AT definitely doesn’t get PLs to what I think is the right level. VO2 are always too easy if I don’t do them for a while due to the natural decay they built in.
Honestly, I think it is the opposite way around: I reckon AI FTP is a much simpler problem because it is very clear what you are optimizing for and how to score that.
With AT that is much less clear, because you can define success in many, many different ways and weigh them differently as well. E. g. does AT take specific aims of the various plans into account and e. g. give more emphasis to short power in the crit plan? I don’t know. This is probably one of the most closely guarded secrets by TR.
I’m not quite sure what you mean by gaming. Do you just mean that when e. g. energy systems you haven’t trained in a while (and PLs have decayed to ridiculously low values) that you will do “breakthrough workouts” that simply reset the PL to a more sensible value?

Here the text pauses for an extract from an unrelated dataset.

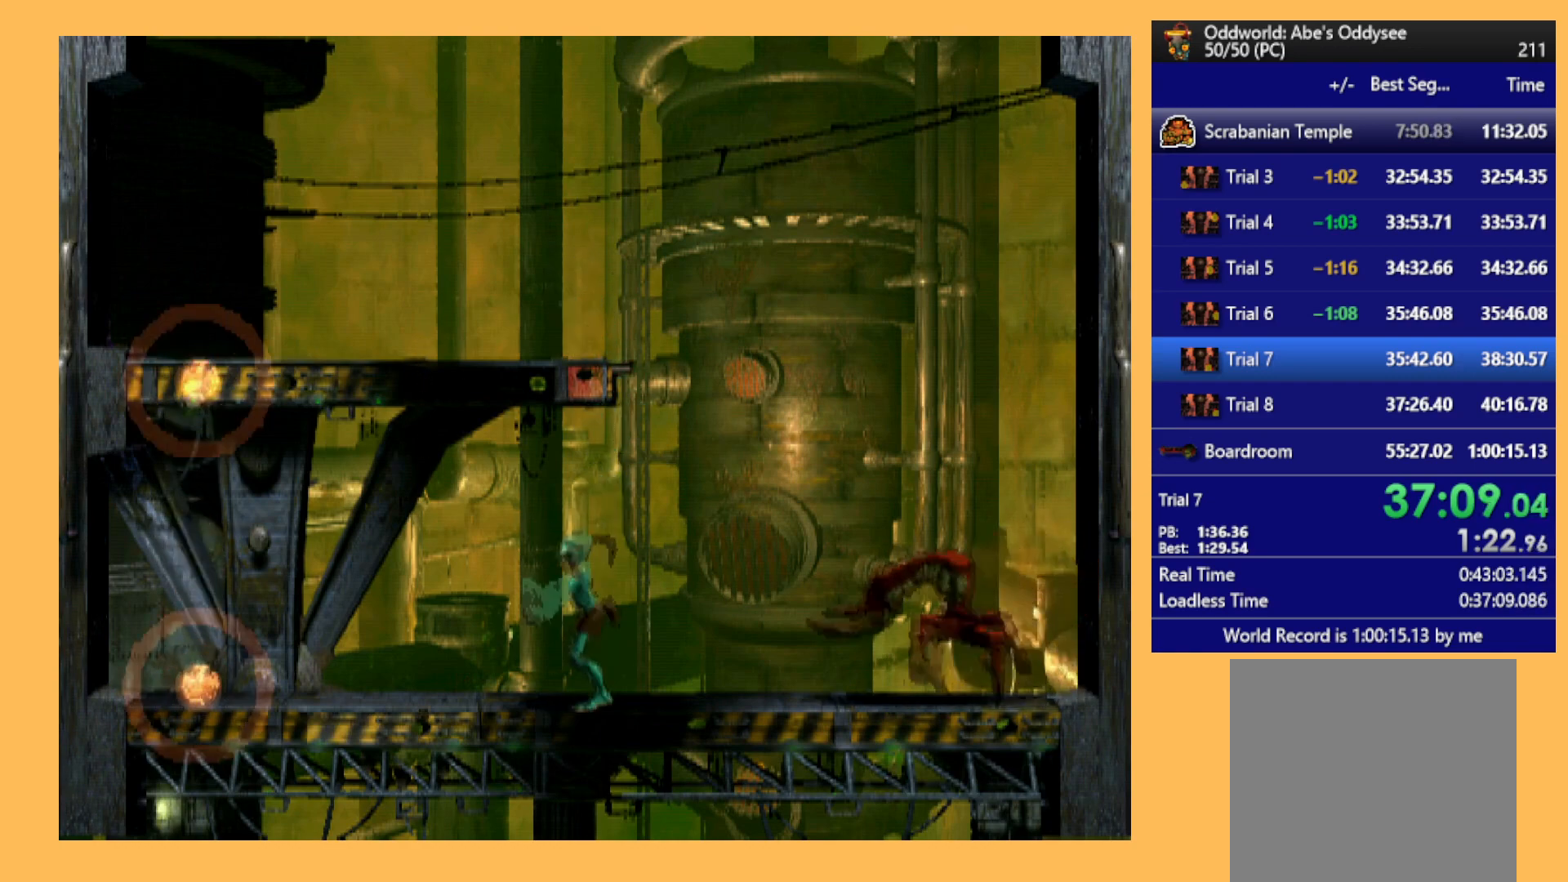
{"buttons": ["Y", "R1", "DPAD_LEFT"], "left_stick": "center", "events": [[400, "Y", "down"]]}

If that’s what you mean, then I am doing that, too. (Two common ones being endurance PL and currently, my sweet spot PL: I have been replacing my sweet spot Sunday workouts with endurance rides.) Although, I wouldn’t call it “gaming the system”, you just understand how it works and work within the current limitations.
Again, that doesn’t mean that AT is “simpler” or “more primitive”, it just means that AT as it currently works has quite a few limitations that will need to be addressed in the future. IMHO AT is simply trying to solve a much more complicated problem than AI FTP.
PS My experience with AI FTP is quite mixed. During regular blocks the predictions are fine (I wish I could compare with ramp test results afterwards. But it had significant trouble estimating my FTP after a longer training pause, it was off by 15–20 W. (My lactate threshold had decayed less than expected, instead, my endurance went to shirt.)
I’m with you @Pbase. I often use use AT’s suggestions, but i definitely game it. Sometimes it’s off because it missed some outdoor rides, or it decayed my levels too fast, or has my anaerobic PL down at 1.3 when my V02 PL (which is sometimes set by doing intervals in the anaerobic zone) is at 7.
AT and AI FTP detection are great, but the real genius is in the PL algorithms. Knowing if one workout is harder or easier than another and by how much is an amazing luxury. It makes AT possible and allows us to fine tune our training.
I think we disagree because you believe in the marketing. Which is fine, but from a practical point of view there is no reason the two need to be interconnected. By their own marketing speak PL mean that FTP doesnt need to be that close, the system will fix itself shortly based on your workouts. You can set a wildly innaccurate FTP and it fix itself and in theory it can do it despite whatever value is there because it can simply compare previous work done against the whole database to suggest a correctly level. Its just a simple percentage of ai ftp or ramp test ftp or whatever input.
Conversely ai ftp can be calculated well without any workouts at all as long as it has enough historical power data.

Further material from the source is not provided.